Verse of the Day
Psalm 9:10 “Those who know your name trust in you, for you, LORD, have never forsaken those who seek you.”
Recipe of the Day
Chicken & Veggie Pot Pie
- 2 medium potatoes cut in ½” pieces
- 3-4 Tbsp butter
- ¼ onion, chopped
- 2 carrots, diced
- ½ small head of broccoli, cut into small florets
- ½ cup frozen sweet peas, thawed
- 1 cup cooked & cubed chicken breast
- 3 Tbsp flour
- ½ cup milk (or more if needed)
- ½ tsp salt
- Pepper to taste
- 1 ½ cups shredded cheddar cheese
- 1 beaten egg + 1 tsp water
- Pastry for double-crust pie (recipe follows)
- Prepare pie crust. Preheat oven to 375˚. Blanch potatoes in salted boiling water for 2 minutes. Drain and set aside.
- Heat butter on medium high. Add onions and sauté a few minutes. Add carrots and sauté a bit more. Add broccoli and sauté a bit more and cover for a minute to release the liquid. Stir in sweet peas and cooked chicken.
- Sprinkle flour over mixture and stir until flour dissolves.

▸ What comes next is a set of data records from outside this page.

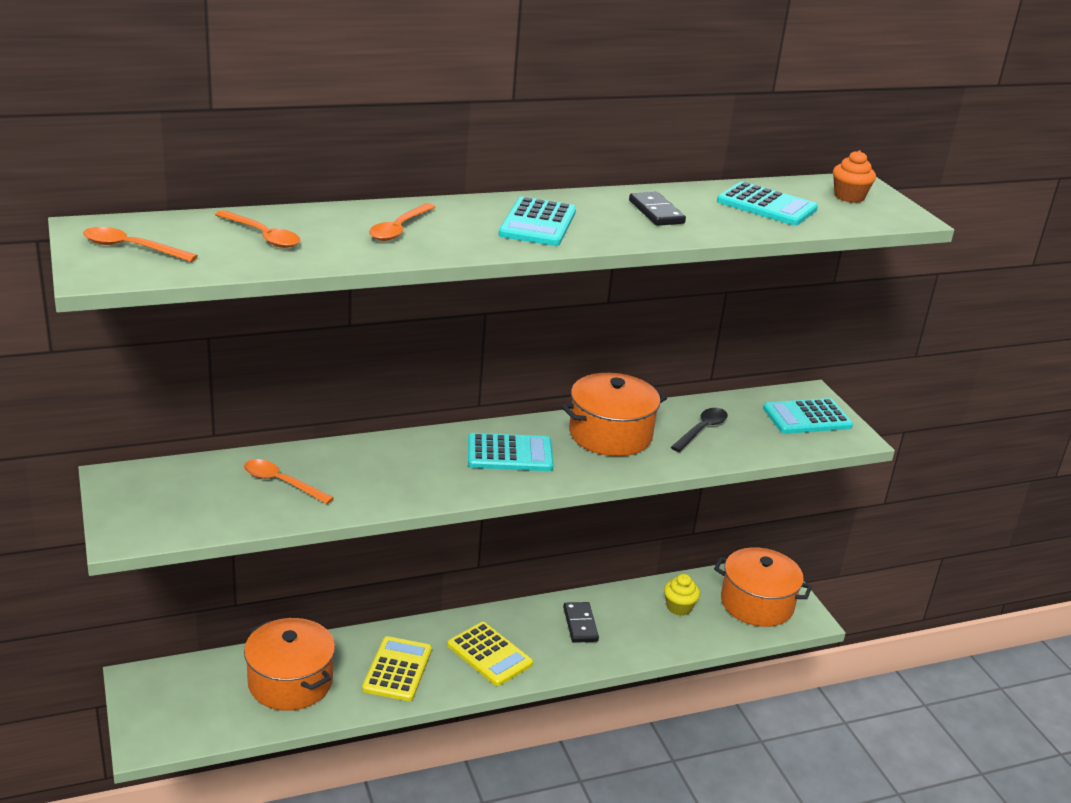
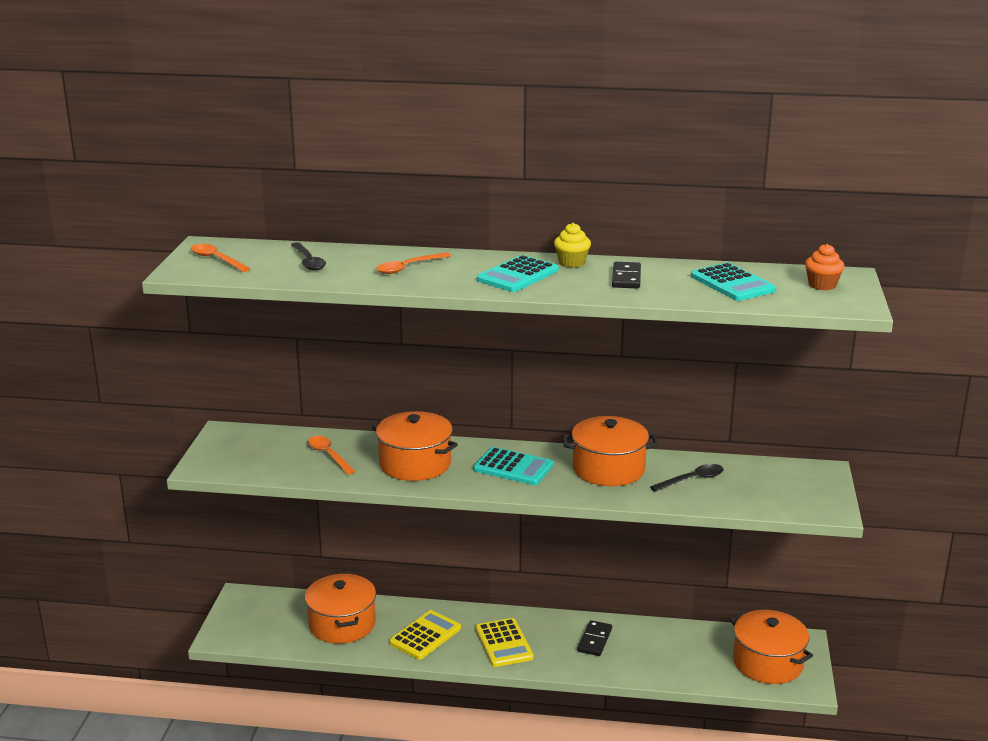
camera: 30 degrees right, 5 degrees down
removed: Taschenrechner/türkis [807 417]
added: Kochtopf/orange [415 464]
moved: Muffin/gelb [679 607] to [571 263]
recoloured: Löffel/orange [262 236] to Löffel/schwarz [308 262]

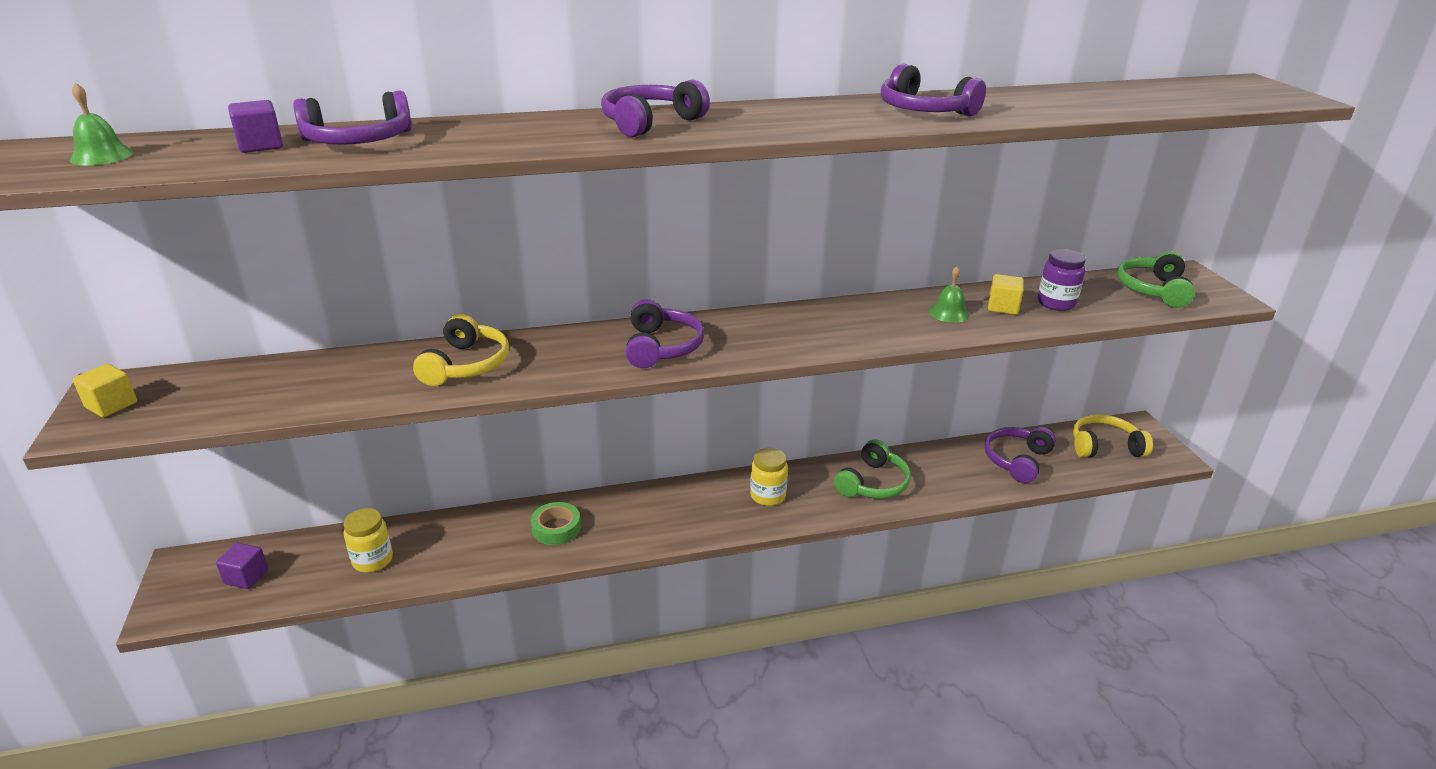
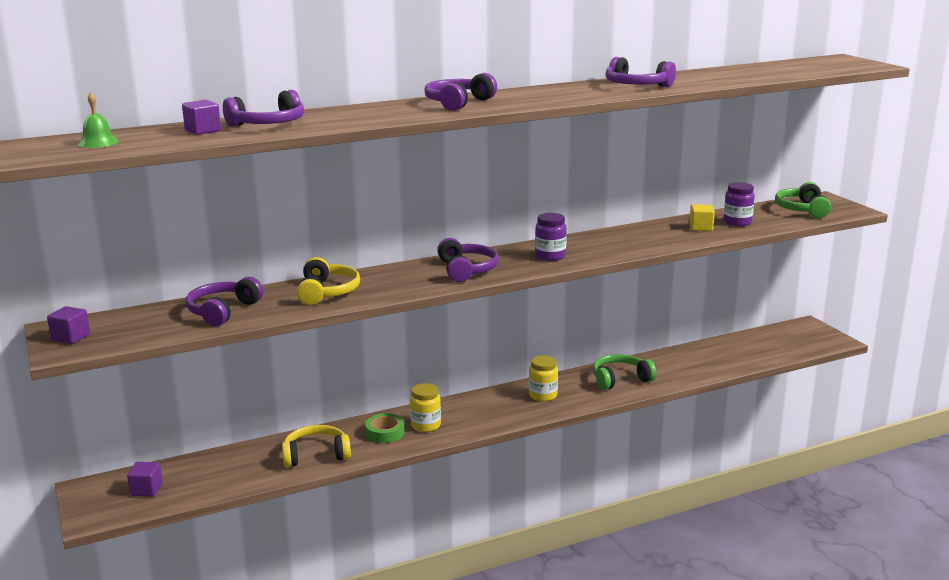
camera: 10 degrees left, 10 degrees down
removed: Glocke/grün [949 313]
added: Einmachglas/lila [550 256]
moved: Kopfhörer/gelb [1104 447] to [316 455]; Kopfhörer/lila [1017 460] to [223 311]; Einmachglas/gelb [373 560] to [425 425]
recoloured: Kubus/gelb [111 405] to Kubus/lila [71 337]
turned: Kopfhörer/grün [873 483] = [620 379] 135 degrees counterclockwise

- Pour milk over vegetables and stir until sauce thickens. Add more milk for a thinner sauce. Stir in potatoes.
- Add salt& pepper to taste.
- Remove mixture from heat and fill crust halfway. Sprinkle with ¼ cup cheese. Fill crust to top with remaining mixture and add remaining cheese.

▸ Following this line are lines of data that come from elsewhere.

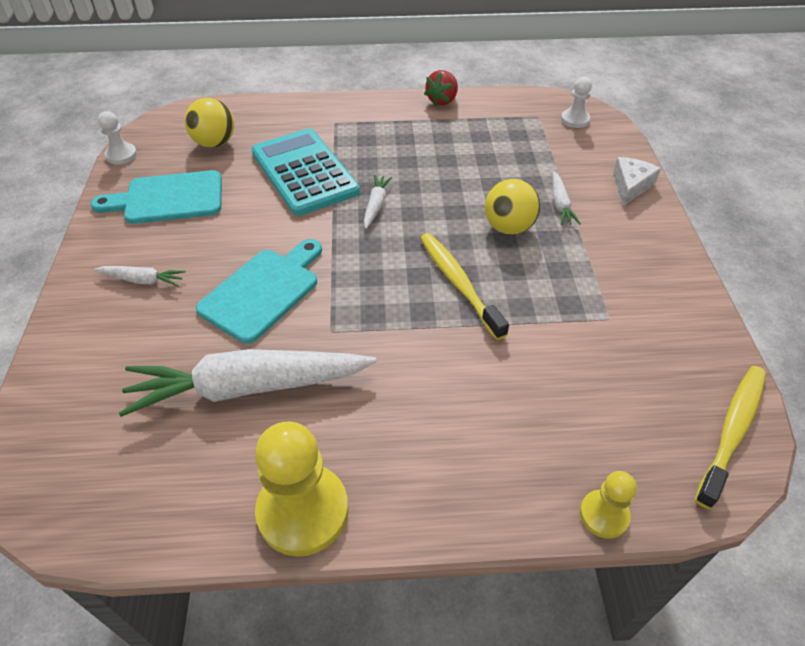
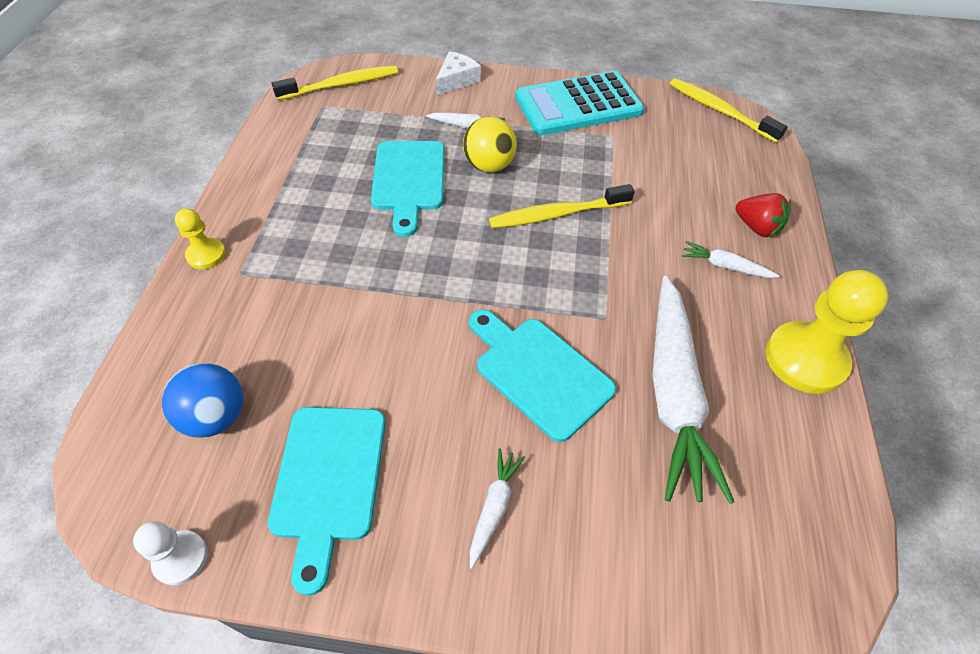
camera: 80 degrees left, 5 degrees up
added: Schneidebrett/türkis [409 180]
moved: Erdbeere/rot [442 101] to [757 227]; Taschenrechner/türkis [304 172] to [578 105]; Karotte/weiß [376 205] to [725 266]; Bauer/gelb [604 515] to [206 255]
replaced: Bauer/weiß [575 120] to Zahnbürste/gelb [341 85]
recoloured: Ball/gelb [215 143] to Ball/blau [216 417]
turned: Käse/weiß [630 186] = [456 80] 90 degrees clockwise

- Cover with second crust and pinch to seal. Poke holes in top of crust and brush with beaten egg mixture.
- Bake at 375˚ for 40-45 minutes until the crust is nice and brown.

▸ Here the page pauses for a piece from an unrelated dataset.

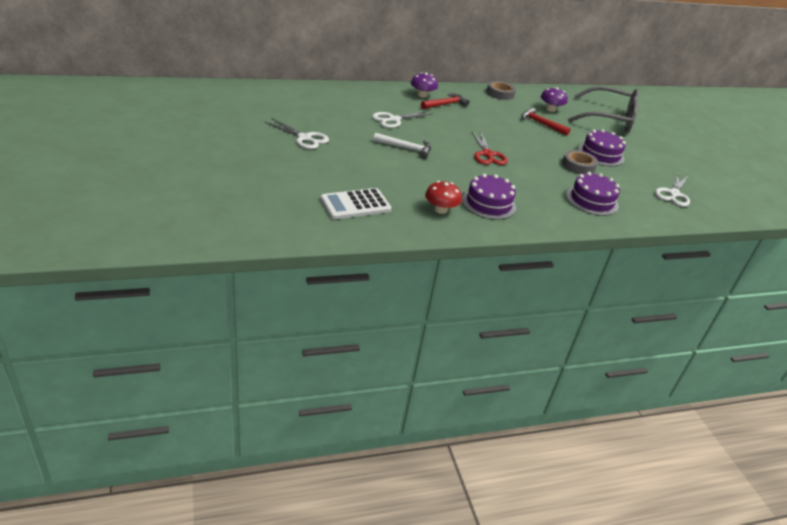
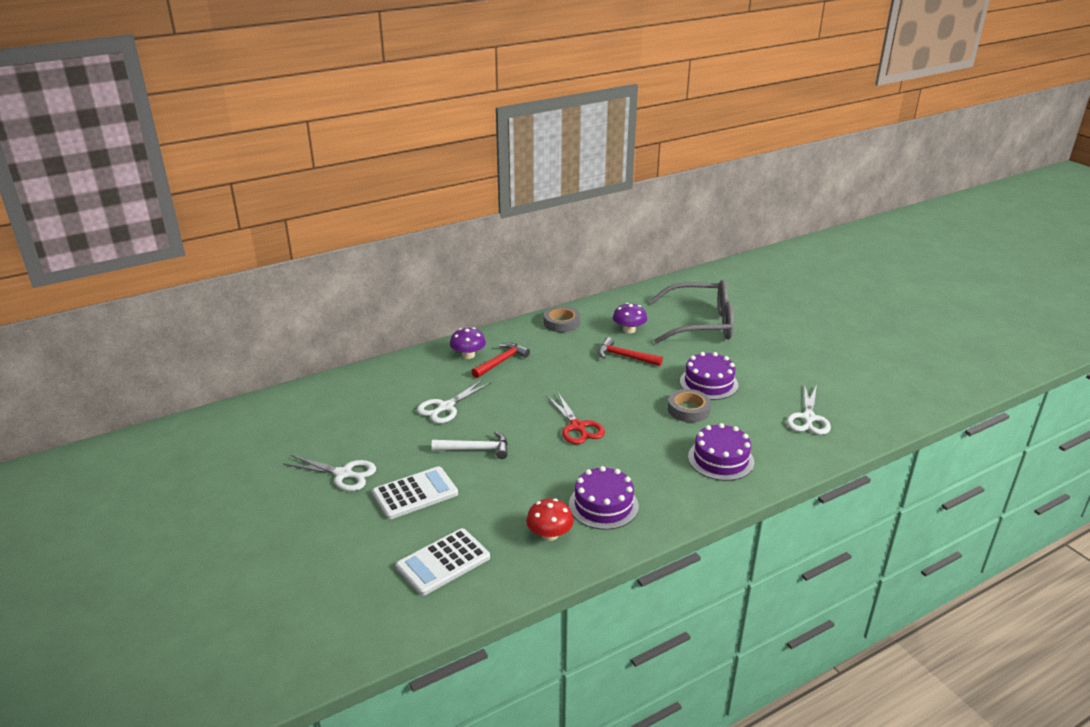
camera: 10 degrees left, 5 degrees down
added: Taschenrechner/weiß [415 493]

Pastry for Double-Crust Pie
2 cups all-purpose flour
½ tsp. salt
½ cup shortening
¼ cup cold water
In a medium-sized mixing bowl, stir together flour and salt. Cut in shortening until mixture resembles coarse crumbs. Add water and mix just until dough comes together, being careful not to over mix. Form into two ball and wrap each with plastic wrap. Place wrapped dough into a bowl and put in refrigerator to rest. Five minutes before use, remove dough from refrigerator. On a lightly floured surface, roll out each dough ball into 10 inch circles.